- 问题描述
根据下方有关Pregel编程模型的文段作答：
1. 在第一次迭代中，vprog函数作用于哪些顶点？
2. sendMsg函数的入参是什么？
3. mergeMsg函数一定要具备哪两种性质？

___ 所给文段

三。图的计算模型（重点）——Pregel的编程模型

1）定义

很多有关图的算法都是基于Pregel实现的。

其核心为三个函数（用户可自定义实现这些函数体，但函数输入输出的格式已固定），如下：

（以下解释是翻译源码注释）

vprog函数：

官方解释：用户定义的顶点程序。该顶点程序运行在每个顶点上，接受到达该顶点的消息并计算一个新的顶点值。在第一次迭代中，顶点程序在所有顶点上调用，并传递默认消息。在随后的迭代中，顶点程序只在接收消息的顶点上调用。

通俗用语：用户可自定义实现函数体，在第一次迭代中，函数作用于图的每个顶点，在随后的迭代中，该函数只作用接收message的顶点。函数的入参是顶点属性值和顶点接收的message（message类型用户可以自定义），通过用户实现的函数体+message来更新顶点原来的属性值。顶点接收的message应该是sendMsg+mergeMsg函数的结果。

sendMsg函数：

~~官方解释:用户提供的函数，该函数应用于当前迭代中接收消息的顶点的外边缘。~~

通俗用语：用户可自定义实现函数体，函数作用于图的每条边，函数的入参是边的三元组，通过用户实现的函数体+边的三元组（源顶点及其属性，目标顶点及其属性，源顶点与目标顶点之间边的属性）向顶点传递message（用户可以自定义message类型）。

mergeMsg函数：

官方解释：用户提供的函数，接收两个类型为A的信息，合并成一个类型为A的信息。这个函数一定是可交换的和可关联的，并且在理想的情况下，类型为A的信息的大小不应该增加。

______
___ 所给数据

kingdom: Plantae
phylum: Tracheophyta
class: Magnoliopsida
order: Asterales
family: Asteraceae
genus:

______

- 任务解答
1. 作用于图的所有顶点，并传递默认消息。
2. 边的三元组，即源顶点及其属性、目标顶点及其属性，以及源顶点与目标顶点之间边的属性。
3. 可交换的和可关联的。